- Passage
»»

She bore Pollux and Helen to Zeus, and Castor and Clytaemnestra to Tyndareus.
But some say that Helen was a daughter of Nemesis and Zeus; for that she, flying from the arms of Zeus, changed herself into a goose, but Zeus in his turn took the likeness of a swan and so enjoyed her.
As the fruit of their loves she laid an egg, and a certain shepherd found it in the groves and brought and gave it to Leda.
She put it in a chest and kept it; and when Helen was hatched in due time, Leda brought her up as her own daughter.
When she grew into a lovely woman, Theseus carried her off and brought her to Aphidnae.
But when Theseus was in Hades, Pollux and Castor marched against Aphidnae, took the city, got possession of Helen, and led Aethra, the mother of Theseus, away captive.

««

- Provided data

»»

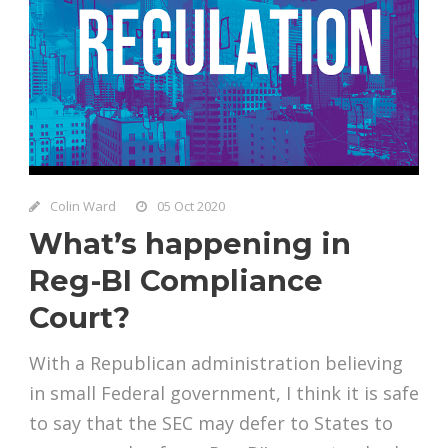
Colin Ward
05 Oct 2020
What’s happening in
Reg-BI Compliance
Court?
With a Republican administration believing
in small Federal government, I think it is safe
to say that the SEC may defer to States to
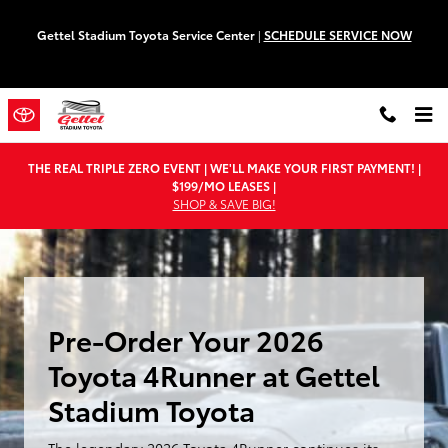
Pre-Order Your 2026 Toyota 4Runn
Skip to main content
Gettel Stadium Toyota Service Center
|
SCHEDULE SERVICE NOW
THE REAL TRIPLE ZERO EVENT | WE'LL MAKE YOUR FIRST PAYMENT! |
$199/MO LEASES |
SHOP & SAVE BIG!
Pre-Order Your 2026
Toyota 4Runner at Gettel
Stadium Toyota
The legendary 2026 Toyota 4Runner continues its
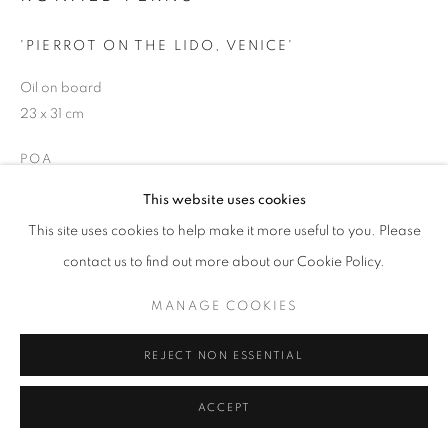
'PIERROT ON THE LIDO, VENICE'
Oil on board
23 x 31 cm
POA
This website uses cookies
ENQUIRE
This site uses cookies to help make it more useful to you. Please
contact us to find out more about our Cookie Policy.
PROVENANCE
Ex family collection.
MANAGE COOKIES
REJECT NON ESSENTIAL
SHARE
ACCEPT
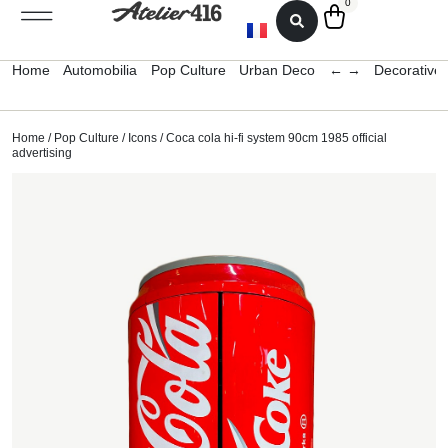
0
Home
Automobilia
Pop Culture
Urban Deco
← →
Decorative 
Home
/
Pop Culture
/
Icons
/ Coca cola hi-fi system 90cm 1985 official
advertising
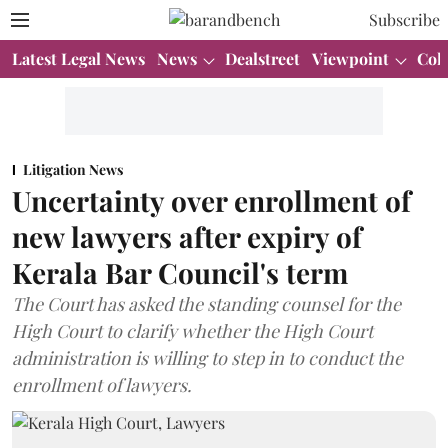
Subscribe
Latest Legal News
News
Dealstreet
Viewpoint
Col
Litigation News
Uncertainty over enrollment of
new lawyers after expiry of
Kerala Bar Council's term
The Court has asked the standing counsel for the
High Court to clarify whether the High Court
administration is willing to step in to conduct the
enrollment of lawyers.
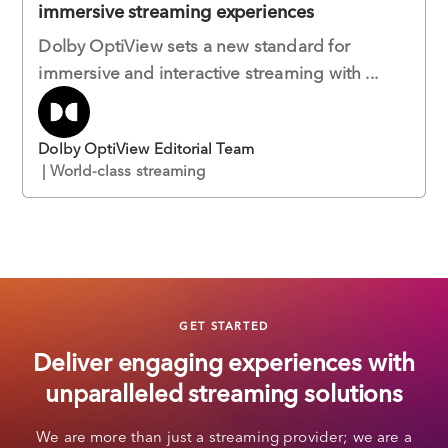
immersive streaming experiences
Dolby OptiView sets a new standard for
immersive and interactive streaming with ...
Dolby OptiView Editorial Team
| World-class streaming
GET STARTED
Deliver engaging experiences with
unparalleled streaming solutions
We are more than just a streaming provider; we are a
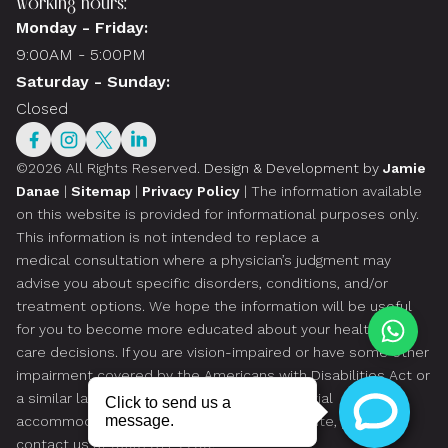
Working hours:
Monday - Friday:
9:00AM - 5:00PM
Saturday - Sunday:
Closed
©2026 All Rights Reserved.
Design & Development by
Jamie
Danae
|
Sitemap
|
Privacy Policy
| The information available
on this website is provided for informational purposes only.
This information is not intended to replace a
medical consultation where a physician’s judgment may
advise you about specific disorders, conditions, and/or
treatment options. We hope the information will be useful
for you to become more educated about your health
care decisions. If you are vision-impaired or have some other
impairment covered by the Americans with Disabilities Act or
a similar law, and you wish to discuss potential
accommodations related to using this website, please
contact us at
(305) 814-2299
.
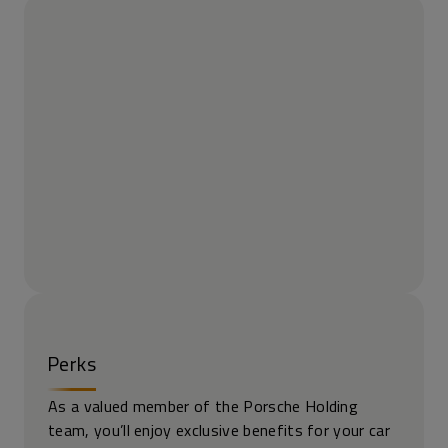
Perks
As a valued member of the Porsche Holding
team, you’ll enjoy exclusive benefits for your car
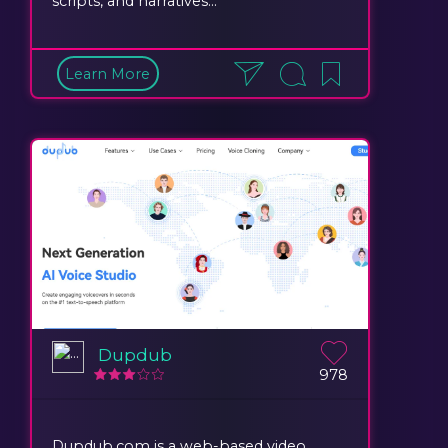
scripts, and narratives...
Learn More
Dupdub
978
Dupdub.com is a web-based video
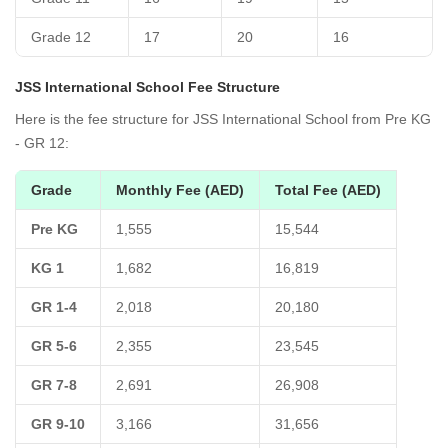
Grade 12
17
20
16
JSS International School Fee Structure
Here is the fee structure for JSS International School from Pre KG
- GR 12:
Grade
Monthly Fee (AED)
Total Fee (AED)
Pre KG
1,555
15,544
KG 1
1,682
16,819
GR 1-4
2,018
20,180
GR 5-6
2,355
23,545
GR 7-8
2,691
26,908
GR 9-10
3,166
31,656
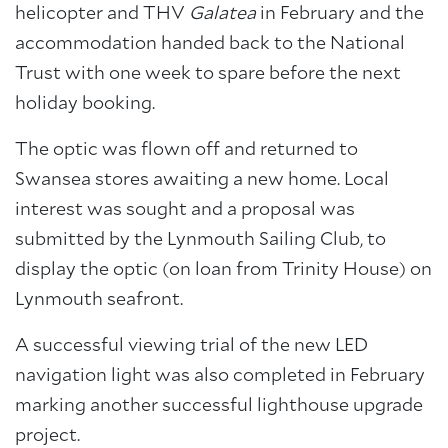
helicopter and THV
Galatea
in February and the
accommodation handed back to the National
Trust with one week to spare before the next
holiday booking.
The optic was flown off and returned to
Swansea stores awaiting a new home. Local
interest was sought and a proposal was
submitted by the Lynmouth Sailing Club, to
display the optic (on loan from Trinity House) on
Lynmouth seafront.
A successful viewing trial of the new LED
navigation light was also completed in February
marking another successful lighthouse upgrade
project.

««

- Exercise instructions
In the passage on Helen's birth, condense the paragraph beginning "She bore Pollux and Helen" into a brief bulleted list of its main facts.

- Answer
- She bore Pollux and Helen to Zeus, and Castor and Clytaemnestra to Tyndareus.
- Another account makes Helen the daughter of Nemesis and Zeus. Nemesis fled as a goose, and Zeus took her as a swan.
- Nemesis laid an egg. A shepherd found it in the groves and gave it to Leda.
- Leda kept the egg in a chest. When Helen hatched, Leda raised her as her own.
- When Helen grew up, Theseus carried her off to Aphidnae.
- While Theseus was in Hades, Pollux and Castor took Aphidnae and recovered Helen. They also led away Aethra, Theseus's mother, as a captive.